Lom Bodega. Photo courtesy of Muth King
Photo courtesy of Muth King

A common distinguishing factor between a bodega and L.A.’s tiendita or corner stores is the size, which also reflects how business owners work with the space they have. Compared to New York, Los Angeles has more square footage to work with, especially when we spread outwards. This has allowed the city’s business owners to feed their neighborhoods with larger carnicerias and liquor stores that also serve deli sandwiches and tacos

It feels reductive to categorize our corner stores based on their attributes. Large or small, there’s a pulse inside each of them that reflects the community that forms within a metropolis. Ponce’s El Latino Market is nourishing a part of Koreatown just as wholesomely as LaRaiya’s Bodega will begin to fulfill the needs of a different part of the neighborhood.
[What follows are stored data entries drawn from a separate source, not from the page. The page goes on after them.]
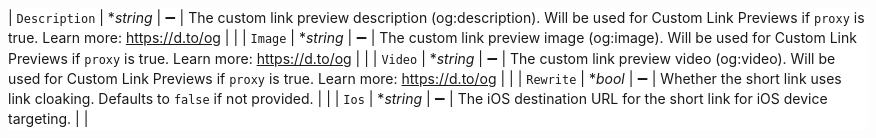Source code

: | `Description`                                                                                                                                                                                                      | **string*                                                                                                                                                                                                          | :heavy_minus_sign:                                                                                                                                                                                                 | The custom link preview description (og:description). Will be used for Custom Link Previews if `proxy` is true. Learn more: https://d.to/og                                                                        |                                                                                                                                                                                                                    |
| `Image`                                                                                                                                                                                                            | **string*                                                                                                                                                                                                          | :heavy_minus_sign:                                                                                                                                                                                                 | The custom link preview image (og:image). Will be used for Custom Link Previews if `proxy` is true. Learn more: https://d.to/og                                                                                    |                                                                                                                                                                                                                    |
| `Video`                                                                                                                                                                                                            | **string*                                                                                                                                                                                                          | :heavy_minus_sign:                                                                                                                                                                                                 | The custom link preview video (og:video). Will be used for Custom Link Previews if `proxy` is true. Learn more: https://d.to/og                                                                                    |                                                                                                                                                                                                                    |
| `Rewrite`                                                                                                                                                                                                          | **bool*                                                                                                                                                                                                            | :heavy_minus_sign:                                                                                                                                                                                                 | Whether the short link uses link cloaking. Defaults to `false` if not provided.                                                                                                                                    |                                                                                                                                                                                                                    |
| `Ios`                                                                                                                                                                                                              | **string*                                                                                                                                                                                                          | :heavy_minus_sign:                                                                                                                                                                                                 | The iOS destination URL for the short link for iOS device targeting.                                                                                                                                               |                                                                                                                                                                                                                    |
'A bodega is personal,” said Gaston. “It’s knowing people on your block.' 

Musgraves deserves a gracious benefit of a doubt. In fact, there’s comfort in knowing that a passerby can walk by our corner stores and see the same love and care in them in a familiar bodega on the other side of the country. At the same time, there’s an opportunity to give extra attention to how to identify the Los Angeles stores that have been there for its long-term residents.

“A bodega is personal,” said Gaston. “It’s knowing people on your block.” 

Knowing this, the tiendita culture is just as crucial to know and amplify. Ponce has cared for her community for almost two decades. Amongst our city’s neon-lit liquor stores and franchise convenience marts, her tiendita is giving the block a personal touch.

It is understandable that there is a regional sense of pride behind using certain words in our everyday life, especially when it comes to words associated with two rivaling cities like New York and Los Angeles. So how can we create the space for all our words to exist? If you’re from the east coast, go ahead and proudly use bodega. If you’re from L.A., likewise with tiendita. 

Let’s make sure to support these invaluable businesses, the places that are usually always there for you for those last-minute essentials. A bodega or tiendita-less world is not the world I want to live in.